### Directions
Search the records below for the string "received" and copy each line where it turns up.

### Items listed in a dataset
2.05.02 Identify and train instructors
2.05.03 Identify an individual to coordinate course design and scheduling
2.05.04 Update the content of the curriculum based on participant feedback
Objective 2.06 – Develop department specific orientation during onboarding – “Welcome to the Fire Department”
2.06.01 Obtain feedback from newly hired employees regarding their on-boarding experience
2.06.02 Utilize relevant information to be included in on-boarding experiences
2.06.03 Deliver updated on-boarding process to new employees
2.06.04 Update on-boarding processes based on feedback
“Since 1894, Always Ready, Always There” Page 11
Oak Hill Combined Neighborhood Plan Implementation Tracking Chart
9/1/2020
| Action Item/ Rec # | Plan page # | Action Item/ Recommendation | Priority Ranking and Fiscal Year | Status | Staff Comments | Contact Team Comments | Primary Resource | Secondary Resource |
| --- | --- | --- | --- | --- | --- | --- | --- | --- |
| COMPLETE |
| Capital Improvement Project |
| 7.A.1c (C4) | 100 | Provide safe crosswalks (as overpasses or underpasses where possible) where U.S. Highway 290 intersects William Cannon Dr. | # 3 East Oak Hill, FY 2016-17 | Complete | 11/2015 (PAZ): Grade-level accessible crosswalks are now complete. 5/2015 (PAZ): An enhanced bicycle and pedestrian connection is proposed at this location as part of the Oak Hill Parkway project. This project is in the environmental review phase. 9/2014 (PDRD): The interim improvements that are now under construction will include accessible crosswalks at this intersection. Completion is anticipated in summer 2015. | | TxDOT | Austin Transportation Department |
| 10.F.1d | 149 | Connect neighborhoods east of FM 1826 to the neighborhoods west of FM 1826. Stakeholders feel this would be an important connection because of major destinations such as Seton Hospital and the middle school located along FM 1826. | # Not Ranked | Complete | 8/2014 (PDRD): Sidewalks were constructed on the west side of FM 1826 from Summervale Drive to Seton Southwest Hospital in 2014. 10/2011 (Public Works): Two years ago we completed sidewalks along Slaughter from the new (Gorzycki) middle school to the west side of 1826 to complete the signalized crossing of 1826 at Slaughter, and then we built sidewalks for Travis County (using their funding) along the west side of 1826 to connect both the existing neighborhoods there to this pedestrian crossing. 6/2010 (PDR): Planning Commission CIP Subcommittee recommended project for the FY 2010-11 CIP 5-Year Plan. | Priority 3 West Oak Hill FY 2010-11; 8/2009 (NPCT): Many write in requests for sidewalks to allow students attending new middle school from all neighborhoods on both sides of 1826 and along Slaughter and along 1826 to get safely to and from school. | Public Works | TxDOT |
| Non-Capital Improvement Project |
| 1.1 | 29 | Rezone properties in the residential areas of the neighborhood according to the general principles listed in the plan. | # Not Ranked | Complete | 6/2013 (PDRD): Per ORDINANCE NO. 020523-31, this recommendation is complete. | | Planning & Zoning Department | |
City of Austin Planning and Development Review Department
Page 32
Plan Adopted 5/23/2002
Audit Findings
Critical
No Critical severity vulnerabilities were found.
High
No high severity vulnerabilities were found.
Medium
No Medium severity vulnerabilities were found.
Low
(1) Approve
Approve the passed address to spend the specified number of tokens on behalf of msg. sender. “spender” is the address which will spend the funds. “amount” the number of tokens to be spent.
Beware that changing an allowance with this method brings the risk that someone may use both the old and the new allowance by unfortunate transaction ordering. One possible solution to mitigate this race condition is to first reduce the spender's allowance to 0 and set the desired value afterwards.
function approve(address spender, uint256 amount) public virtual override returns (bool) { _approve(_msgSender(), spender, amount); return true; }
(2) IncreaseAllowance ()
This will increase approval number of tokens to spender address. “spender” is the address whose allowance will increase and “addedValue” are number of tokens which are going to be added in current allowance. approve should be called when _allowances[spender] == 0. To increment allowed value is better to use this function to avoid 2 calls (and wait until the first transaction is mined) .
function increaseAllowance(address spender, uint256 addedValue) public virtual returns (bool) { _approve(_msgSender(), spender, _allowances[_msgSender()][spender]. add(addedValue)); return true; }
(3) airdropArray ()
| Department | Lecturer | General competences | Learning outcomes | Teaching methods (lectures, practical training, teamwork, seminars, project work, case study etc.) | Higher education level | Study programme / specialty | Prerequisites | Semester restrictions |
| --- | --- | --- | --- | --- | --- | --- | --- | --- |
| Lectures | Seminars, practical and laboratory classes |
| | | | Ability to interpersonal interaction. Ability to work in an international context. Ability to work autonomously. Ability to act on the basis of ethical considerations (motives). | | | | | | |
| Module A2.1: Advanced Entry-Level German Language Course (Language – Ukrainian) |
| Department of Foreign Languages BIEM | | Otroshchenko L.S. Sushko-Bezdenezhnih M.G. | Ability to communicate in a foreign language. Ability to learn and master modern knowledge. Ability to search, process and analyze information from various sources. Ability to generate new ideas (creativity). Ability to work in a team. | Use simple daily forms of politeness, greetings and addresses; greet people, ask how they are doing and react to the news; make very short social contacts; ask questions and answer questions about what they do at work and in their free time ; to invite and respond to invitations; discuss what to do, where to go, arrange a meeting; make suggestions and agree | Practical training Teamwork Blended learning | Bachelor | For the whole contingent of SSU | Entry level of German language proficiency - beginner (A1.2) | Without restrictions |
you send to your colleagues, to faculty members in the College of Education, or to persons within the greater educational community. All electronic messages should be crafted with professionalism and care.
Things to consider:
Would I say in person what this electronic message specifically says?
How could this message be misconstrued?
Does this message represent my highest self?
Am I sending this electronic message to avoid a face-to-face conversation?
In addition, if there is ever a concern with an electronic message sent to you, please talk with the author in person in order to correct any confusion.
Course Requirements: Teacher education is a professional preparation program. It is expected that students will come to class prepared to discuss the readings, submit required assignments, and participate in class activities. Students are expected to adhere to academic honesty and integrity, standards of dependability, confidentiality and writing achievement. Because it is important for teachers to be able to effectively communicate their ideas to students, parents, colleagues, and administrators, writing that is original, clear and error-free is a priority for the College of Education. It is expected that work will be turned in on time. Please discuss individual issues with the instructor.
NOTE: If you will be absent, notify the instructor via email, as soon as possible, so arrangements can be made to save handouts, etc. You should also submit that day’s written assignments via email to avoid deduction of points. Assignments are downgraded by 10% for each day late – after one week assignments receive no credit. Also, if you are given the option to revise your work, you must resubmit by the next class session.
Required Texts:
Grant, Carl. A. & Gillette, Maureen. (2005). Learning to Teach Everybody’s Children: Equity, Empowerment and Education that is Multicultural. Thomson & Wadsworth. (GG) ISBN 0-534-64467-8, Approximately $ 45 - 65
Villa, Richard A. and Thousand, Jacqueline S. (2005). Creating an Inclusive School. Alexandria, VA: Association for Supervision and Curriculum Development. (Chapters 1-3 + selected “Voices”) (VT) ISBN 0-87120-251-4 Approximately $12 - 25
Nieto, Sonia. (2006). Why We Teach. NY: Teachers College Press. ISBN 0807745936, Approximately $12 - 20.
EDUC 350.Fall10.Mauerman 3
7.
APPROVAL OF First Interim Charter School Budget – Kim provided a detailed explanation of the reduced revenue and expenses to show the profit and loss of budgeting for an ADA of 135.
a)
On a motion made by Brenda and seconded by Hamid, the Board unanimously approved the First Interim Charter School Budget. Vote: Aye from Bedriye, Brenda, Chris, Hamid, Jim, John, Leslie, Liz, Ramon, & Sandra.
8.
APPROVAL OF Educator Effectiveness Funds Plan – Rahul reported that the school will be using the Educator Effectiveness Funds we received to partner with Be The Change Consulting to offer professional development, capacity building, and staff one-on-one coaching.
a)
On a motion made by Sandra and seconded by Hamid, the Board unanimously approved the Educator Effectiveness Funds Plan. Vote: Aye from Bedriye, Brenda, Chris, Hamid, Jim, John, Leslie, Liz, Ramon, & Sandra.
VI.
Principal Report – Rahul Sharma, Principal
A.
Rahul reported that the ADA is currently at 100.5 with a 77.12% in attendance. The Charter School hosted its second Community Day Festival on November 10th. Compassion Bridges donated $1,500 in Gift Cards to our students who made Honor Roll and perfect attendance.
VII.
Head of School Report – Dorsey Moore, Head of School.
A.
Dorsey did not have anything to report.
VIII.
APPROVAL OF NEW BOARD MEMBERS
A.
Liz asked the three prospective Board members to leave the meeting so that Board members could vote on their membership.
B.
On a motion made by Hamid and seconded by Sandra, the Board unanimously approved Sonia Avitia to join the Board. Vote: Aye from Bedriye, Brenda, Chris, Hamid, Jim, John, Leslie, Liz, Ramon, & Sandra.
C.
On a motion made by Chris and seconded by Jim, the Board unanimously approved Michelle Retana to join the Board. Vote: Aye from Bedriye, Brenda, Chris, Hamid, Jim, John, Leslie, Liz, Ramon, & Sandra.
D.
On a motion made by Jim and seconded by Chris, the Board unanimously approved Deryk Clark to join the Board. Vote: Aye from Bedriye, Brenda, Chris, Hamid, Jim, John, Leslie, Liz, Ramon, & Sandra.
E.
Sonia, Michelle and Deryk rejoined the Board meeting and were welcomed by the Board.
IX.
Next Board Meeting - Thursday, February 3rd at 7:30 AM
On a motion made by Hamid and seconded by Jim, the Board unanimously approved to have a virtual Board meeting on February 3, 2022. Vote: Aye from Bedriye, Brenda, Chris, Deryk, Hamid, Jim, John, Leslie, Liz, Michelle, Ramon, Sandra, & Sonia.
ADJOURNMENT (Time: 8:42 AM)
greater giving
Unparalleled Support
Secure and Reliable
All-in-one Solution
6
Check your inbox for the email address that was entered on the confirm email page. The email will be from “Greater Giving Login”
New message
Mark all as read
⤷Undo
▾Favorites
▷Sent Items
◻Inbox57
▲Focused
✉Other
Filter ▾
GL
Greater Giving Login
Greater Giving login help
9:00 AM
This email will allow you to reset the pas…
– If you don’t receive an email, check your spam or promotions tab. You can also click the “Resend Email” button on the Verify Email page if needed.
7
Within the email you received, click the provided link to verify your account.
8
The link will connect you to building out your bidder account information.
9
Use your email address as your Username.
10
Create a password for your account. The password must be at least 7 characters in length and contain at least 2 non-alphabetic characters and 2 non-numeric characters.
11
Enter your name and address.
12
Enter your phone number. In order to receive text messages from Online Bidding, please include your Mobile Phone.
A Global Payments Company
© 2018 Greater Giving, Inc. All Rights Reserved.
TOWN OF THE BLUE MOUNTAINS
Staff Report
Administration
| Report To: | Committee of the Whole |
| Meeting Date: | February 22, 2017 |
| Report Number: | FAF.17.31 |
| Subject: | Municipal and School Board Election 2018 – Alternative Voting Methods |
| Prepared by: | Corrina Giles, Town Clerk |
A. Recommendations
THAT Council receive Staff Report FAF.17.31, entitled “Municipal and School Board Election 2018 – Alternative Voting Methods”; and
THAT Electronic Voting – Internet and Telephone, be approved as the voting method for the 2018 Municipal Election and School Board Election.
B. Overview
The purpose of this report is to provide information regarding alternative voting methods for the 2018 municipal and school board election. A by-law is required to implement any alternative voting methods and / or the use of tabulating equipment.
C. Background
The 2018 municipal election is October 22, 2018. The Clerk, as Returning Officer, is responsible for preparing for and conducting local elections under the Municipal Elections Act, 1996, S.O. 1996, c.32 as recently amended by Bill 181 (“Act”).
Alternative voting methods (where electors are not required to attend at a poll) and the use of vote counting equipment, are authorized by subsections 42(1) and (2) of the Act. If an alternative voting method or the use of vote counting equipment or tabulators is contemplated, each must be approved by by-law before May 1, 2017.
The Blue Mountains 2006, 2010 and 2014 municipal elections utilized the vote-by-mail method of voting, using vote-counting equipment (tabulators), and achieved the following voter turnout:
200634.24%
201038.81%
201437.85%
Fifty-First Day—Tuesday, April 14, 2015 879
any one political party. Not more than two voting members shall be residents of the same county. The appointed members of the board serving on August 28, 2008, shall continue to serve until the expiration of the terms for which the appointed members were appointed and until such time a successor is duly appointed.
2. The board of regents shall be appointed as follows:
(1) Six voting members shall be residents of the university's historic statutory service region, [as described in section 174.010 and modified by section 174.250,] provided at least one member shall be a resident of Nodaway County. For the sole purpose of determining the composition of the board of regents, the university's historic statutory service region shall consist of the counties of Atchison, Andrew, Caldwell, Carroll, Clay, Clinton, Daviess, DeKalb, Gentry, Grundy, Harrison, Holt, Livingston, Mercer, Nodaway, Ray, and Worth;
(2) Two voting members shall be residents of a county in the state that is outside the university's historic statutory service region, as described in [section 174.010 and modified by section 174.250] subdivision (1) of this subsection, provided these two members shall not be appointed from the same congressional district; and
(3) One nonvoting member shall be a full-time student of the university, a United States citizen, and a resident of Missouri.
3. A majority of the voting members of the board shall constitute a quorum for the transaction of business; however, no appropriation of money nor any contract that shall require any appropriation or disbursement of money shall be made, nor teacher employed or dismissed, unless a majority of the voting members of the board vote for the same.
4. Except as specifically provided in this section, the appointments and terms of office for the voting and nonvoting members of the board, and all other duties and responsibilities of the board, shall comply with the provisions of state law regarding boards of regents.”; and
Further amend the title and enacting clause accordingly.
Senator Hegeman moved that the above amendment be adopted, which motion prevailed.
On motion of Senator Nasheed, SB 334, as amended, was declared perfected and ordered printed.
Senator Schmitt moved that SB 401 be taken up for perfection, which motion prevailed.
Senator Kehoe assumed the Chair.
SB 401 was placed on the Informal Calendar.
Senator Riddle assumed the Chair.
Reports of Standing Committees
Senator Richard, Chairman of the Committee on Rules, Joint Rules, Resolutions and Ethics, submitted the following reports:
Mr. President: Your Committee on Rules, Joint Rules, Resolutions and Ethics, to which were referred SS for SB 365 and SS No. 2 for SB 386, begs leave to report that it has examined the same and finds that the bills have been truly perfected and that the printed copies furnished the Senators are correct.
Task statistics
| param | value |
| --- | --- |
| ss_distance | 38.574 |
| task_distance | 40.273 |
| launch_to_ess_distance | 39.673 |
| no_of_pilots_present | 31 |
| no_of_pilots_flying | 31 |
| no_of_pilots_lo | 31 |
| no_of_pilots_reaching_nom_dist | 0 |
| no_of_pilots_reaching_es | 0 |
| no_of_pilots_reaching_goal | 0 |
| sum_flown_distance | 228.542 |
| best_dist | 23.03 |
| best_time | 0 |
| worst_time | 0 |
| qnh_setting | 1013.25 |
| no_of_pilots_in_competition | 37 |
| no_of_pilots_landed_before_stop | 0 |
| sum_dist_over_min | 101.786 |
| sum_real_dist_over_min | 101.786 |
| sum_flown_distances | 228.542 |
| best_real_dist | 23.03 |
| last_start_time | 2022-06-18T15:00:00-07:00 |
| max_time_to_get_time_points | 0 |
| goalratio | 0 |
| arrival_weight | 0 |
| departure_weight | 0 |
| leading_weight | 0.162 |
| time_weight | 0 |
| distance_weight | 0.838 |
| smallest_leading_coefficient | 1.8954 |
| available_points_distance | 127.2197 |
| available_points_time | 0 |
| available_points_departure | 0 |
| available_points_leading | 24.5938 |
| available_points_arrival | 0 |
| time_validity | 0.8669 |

### Response
APPROVAL OF Educator Effectiveness Funds Plan – Rahul reported that the school will be using the Educator Effectiveness Funds we received to partner with Be The Change Consulting to offer professional development, capacity building, and staff one-on-one coaching.
Within the email you received, click the provided link to verify your account.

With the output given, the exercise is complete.